* **Data to examine**:
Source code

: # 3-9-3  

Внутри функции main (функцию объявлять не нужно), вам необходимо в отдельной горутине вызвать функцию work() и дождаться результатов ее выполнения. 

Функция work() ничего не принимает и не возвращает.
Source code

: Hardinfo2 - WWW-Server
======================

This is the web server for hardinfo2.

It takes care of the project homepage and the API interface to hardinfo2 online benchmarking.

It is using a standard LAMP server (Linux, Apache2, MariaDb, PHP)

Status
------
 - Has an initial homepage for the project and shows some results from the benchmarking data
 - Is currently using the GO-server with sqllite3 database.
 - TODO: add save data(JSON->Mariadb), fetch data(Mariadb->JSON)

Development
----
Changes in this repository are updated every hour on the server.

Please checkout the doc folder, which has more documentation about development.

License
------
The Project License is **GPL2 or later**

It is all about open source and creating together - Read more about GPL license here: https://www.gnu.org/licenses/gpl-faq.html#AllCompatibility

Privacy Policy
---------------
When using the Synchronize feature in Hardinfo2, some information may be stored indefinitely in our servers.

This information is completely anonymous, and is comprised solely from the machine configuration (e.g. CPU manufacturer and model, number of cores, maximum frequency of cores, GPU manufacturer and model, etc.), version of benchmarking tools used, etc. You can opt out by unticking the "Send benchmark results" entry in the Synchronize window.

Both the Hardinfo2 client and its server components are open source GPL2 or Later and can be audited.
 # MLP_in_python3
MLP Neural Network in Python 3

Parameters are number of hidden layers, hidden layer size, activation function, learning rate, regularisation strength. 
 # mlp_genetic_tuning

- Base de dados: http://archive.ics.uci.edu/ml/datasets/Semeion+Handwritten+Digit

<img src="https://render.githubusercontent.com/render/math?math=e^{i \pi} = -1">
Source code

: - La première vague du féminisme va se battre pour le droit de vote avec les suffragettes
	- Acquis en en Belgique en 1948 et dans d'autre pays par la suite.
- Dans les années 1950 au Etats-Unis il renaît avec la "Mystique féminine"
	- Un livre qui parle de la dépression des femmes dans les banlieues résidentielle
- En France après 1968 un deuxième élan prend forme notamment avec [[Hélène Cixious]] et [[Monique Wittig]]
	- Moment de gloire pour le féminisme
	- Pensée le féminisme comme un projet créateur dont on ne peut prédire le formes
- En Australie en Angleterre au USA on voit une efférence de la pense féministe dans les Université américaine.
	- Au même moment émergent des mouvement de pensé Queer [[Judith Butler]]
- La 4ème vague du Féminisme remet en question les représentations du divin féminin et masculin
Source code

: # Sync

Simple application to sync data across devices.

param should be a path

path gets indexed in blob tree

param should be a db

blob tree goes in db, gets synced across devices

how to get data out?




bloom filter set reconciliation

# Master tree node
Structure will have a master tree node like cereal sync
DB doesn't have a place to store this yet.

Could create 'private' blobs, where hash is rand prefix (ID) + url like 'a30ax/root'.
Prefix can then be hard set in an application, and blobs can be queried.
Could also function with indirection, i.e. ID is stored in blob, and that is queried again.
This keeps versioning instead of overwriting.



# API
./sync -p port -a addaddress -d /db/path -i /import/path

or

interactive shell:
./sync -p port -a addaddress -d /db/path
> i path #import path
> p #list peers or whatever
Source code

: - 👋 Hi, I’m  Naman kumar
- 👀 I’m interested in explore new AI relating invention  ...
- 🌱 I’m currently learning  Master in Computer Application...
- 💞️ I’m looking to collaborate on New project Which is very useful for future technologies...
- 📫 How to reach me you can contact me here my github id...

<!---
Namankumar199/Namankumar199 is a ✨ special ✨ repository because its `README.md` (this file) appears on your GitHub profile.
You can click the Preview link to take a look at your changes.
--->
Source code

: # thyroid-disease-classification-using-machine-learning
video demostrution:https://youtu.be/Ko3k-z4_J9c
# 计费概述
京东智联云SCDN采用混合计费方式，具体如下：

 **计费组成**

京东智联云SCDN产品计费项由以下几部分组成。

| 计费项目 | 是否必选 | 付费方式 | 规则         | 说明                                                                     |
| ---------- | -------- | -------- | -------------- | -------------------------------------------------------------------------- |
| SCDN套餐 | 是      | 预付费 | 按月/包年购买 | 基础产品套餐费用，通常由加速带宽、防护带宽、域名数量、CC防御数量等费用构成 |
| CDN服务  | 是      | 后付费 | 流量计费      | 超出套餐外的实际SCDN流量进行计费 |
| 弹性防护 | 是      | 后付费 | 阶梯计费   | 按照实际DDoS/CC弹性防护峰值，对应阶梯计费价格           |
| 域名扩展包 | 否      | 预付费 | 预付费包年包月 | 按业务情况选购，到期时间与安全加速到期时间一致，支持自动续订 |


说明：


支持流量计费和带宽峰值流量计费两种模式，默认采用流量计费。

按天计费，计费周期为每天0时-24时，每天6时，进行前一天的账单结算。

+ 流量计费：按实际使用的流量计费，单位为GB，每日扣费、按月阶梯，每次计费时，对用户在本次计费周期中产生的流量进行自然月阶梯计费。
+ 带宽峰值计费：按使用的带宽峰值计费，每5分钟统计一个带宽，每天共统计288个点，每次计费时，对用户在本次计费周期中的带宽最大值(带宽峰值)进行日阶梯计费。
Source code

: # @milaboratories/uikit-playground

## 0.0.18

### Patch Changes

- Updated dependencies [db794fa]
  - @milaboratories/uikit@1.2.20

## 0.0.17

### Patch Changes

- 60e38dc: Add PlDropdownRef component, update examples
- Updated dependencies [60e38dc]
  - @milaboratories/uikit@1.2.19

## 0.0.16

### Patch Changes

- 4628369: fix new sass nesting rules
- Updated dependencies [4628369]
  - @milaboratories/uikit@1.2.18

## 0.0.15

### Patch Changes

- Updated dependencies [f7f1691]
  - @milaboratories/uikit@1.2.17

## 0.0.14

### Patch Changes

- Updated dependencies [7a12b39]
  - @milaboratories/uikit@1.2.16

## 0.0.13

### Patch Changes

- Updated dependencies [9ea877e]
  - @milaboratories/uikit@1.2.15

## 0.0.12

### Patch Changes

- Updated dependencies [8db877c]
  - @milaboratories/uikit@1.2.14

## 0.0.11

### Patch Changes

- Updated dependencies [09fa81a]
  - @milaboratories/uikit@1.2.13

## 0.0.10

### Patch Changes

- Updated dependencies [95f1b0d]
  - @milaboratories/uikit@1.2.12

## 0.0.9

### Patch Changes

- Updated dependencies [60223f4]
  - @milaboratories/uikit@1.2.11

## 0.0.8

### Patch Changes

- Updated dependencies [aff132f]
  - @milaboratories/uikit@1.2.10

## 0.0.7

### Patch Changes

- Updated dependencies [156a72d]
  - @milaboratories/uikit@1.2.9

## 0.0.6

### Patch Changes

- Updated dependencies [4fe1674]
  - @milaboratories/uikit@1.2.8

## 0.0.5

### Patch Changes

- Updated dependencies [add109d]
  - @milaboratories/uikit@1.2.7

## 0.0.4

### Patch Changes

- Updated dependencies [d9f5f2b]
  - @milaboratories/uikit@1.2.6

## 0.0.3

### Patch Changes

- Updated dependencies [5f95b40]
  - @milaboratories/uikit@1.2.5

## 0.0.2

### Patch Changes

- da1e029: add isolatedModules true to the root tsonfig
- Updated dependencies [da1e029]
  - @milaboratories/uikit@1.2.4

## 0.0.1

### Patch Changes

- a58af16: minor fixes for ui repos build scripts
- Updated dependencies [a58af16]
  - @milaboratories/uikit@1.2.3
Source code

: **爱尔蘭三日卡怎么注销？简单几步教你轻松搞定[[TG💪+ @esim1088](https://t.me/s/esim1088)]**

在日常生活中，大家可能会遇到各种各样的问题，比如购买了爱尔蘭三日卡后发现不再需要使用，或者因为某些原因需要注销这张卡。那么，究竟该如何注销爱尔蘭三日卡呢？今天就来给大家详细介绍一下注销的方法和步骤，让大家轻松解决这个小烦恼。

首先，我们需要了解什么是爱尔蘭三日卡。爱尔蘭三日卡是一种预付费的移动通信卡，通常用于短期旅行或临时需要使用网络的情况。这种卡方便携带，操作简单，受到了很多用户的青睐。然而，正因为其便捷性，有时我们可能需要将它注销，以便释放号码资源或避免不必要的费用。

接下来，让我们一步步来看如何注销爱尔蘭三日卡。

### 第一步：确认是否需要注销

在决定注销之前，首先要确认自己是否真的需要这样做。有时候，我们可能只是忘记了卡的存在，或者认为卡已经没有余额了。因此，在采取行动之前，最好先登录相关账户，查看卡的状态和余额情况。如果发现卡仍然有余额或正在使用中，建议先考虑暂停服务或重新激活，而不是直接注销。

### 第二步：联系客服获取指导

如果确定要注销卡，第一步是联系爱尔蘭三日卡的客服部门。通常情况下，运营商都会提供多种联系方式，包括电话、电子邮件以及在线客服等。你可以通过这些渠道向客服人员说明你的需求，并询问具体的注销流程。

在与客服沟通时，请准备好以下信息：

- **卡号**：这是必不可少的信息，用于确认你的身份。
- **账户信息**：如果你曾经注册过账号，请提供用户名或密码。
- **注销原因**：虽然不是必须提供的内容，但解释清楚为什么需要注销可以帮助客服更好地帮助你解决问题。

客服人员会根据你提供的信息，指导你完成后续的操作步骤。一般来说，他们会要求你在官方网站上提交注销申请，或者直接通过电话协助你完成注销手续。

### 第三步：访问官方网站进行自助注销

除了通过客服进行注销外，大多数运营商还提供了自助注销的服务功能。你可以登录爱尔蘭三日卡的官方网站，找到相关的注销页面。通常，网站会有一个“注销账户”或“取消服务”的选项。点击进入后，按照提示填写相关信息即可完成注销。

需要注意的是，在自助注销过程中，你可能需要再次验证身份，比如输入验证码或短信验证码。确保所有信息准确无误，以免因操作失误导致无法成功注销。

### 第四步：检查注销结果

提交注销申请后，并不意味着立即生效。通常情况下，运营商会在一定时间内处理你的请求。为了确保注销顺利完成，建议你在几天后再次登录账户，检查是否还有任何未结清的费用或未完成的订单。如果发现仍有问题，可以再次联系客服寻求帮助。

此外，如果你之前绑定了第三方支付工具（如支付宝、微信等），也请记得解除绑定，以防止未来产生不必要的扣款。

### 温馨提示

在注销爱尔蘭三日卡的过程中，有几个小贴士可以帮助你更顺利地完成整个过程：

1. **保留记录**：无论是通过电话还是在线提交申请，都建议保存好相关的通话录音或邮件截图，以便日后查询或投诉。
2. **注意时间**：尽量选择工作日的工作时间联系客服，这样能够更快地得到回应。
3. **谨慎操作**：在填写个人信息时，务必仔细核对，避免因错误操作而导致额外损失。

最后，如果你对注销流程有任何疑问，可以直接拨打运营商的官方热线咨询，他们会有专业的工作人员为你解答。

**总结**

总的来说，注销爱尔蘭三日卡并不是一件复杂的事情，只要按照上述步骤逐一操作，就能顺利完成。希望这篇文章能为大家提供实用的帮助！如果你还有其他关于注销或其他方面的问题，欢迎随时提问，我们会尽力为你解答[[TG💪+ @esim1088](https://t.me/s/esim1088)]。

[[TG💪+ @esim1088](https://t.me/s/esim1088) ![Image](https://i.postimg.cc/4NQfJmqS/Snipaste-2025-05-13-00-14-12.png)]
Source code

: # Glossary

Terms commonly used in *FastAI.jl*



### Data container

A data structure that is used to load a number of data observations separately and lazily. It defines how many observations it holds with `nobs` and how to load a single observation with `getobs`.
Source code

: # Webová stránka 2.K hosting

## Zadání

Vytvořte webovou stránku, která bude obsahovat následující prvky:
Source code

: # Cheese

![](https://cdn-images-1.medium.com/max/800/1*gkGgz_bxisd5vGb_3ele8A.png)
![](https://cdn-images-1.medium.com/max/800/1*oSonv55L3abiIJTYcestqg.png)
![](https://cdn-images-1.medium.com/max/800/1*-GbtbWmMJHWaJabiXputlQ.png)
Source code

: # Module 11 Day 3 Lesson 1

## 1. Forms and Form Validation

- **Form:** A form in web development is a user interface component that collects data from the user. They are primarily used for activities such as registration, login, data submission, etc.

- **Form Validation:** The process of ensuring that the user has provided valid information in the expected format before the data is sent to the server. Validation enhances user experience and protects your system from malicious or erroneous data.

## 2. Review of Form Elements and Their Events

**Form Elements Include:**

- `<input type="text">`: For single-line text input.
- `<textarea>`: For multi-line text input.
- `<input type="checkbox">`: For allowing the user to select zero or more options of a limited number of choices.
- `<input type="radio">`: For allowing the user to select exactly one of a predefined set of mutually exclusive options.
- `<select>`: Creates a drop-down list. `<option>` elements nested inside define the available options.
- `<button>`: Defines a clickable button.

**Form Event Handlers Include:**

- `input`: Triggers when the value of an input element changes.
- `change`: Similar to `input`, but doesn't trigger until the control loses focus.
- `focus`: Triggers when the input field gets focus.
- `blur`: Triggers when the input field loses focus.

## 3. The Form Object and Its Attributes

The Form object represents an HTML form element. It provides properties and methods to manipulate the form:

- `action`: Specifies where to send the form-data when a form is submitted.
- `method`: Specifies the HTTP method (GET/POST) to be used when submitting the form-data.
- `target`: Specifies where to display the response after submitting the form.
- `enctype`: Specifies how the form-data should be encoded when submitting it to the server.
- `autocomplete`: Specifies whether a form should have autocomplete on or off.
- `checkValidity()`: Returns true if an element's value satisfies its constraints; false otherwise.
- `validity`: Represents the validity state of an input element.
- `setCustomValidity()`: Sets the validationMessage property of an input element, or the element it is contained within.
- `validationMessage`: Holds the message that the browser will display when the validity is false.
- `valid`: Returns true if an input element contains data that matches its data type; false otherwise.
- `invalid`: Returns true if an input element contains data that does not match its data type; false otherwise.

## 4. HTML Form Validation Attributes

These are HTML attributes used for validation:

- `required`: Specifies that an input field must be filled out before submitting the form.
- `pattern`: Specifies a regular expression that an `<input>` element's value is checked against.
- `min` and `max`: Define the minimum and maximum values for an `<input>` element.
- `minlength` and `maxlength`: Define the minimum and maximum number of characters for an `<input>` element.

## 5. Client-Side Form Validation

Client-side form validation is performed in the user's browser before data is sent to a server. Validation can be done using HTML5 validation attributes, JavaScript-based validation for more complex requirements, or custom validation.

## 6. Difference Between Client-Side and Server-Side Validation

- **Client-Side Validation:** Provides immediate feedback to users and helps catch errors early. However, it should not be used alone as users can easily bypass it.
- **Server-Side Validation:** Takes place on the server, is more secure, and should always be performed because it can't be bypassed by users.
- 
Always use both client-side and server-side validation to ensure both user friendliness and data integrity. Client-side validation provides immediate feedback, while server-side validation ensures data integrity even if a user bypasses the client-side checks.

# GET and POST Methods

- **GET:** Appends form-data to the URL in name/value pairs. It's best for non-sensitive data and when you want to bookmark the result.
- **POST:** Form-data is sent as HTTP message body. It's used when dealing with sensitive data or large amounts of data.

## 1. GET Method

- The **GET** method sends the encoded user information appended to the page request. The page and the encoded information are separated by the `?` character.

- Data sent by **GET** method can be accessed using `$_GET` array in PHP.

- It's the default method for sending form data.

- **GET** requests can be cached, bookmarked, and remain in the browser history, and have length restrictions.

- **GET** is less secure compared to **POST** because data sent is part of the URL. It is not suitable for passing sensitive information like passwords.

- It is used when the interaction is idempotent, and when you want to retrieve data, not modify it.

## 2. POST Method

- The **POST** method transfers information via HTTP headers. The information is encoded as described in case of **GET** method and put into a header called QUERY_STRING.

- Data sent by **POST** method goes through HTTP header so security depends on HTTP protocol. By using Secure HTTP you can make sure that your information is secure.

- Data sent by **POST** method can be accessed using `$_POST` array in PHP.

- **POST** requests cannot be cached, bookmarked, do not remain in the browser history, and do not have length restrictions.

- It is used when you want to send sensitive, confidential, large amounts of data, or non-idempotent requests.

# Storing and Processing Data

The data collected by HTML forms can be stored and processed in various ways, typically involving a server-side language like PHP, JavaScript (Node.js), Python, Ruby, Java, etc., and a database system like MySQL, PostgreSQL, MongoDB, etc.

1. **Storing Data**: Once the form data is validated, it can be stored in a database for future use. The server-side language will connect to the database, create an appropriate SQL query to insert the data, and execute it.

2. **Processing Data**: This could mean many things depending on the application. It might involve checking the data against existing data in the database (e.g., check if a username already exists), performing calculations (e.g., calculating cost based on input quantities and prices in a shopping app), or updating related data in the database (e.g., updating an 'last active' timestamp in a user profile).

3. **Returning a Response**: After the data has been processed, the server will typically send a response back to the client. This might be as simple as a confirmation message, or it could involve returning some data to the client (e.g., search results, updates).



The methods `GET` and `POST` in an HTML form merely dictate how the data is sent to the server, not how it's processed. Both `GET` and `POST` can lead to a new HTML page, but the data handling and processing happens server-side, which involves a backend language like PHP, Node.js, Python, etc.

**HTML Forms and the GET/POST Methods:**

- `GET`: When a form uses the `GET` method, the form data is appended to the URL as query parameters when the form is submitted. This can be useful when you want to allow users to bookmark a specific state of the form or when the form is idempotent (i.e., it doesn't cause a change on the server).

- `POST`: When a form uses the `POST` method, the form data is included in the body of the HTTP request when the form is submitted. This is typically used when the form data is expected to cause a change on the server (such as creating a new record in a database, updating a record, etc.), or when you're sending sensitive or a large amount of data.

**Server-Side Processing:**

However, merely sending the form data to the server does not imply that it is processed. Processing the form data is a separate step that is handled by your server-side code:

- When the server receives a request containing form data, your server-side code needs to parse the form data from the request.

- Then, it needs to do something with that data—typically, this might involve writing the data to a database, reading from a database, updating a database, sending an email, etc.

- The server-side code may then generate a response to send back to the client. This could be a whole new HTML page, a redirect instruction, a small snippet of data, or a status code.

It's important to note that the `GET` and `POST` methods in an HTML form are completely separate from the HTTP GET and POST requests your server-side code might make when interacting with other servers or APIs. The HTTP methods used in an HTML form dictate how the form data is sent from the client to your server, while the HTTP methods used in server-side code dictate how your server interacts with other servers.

* **The task**: An exact copy of the data is needed, running from its first line through the line that holds "When using the", and nothing beyond that.

* **Result**:
Source code

: # 3-9-3  

Внутри функции main (функцию объявлять не нужно), вам необходимо в отдельной горутине вызвать функцию work() и дождаться результатов ее выполнения. 

Функция work() ничего не принимает и не возвращает.
Source code

: Hardinfo2 - WWW-Server
======================

This is the web server for hardinfo2.

It takes care of the project homepage and the API interface to hardinfo2 online benchmarking.

It is using a standard LAMP server (Linux, Apache2, MariaDb, PHP)

Status
------
 - Has an initial homepage for the project and shows some results from the benchmarking data
 - Is currently using the GO-server with sqllite3 database.
 - TODO: add save data(JSON->Mariadb), fetch data(Mariadb->JSON)

Development
----
Changes in this repository are updated every hour on the server.

Please checkout the doc folder, which has more documentation about development.

License
------
The Project License is **GPL2 or later**

It is all about open source and creating together - Read more about GPL license here: https://www.gnu.org/licenses/gpl-faq.html#AllCompatibility

Privacy Policy
---------------
When using the Synchronize feature in Hardinfo2, some information may be stored indefinitely in our servers.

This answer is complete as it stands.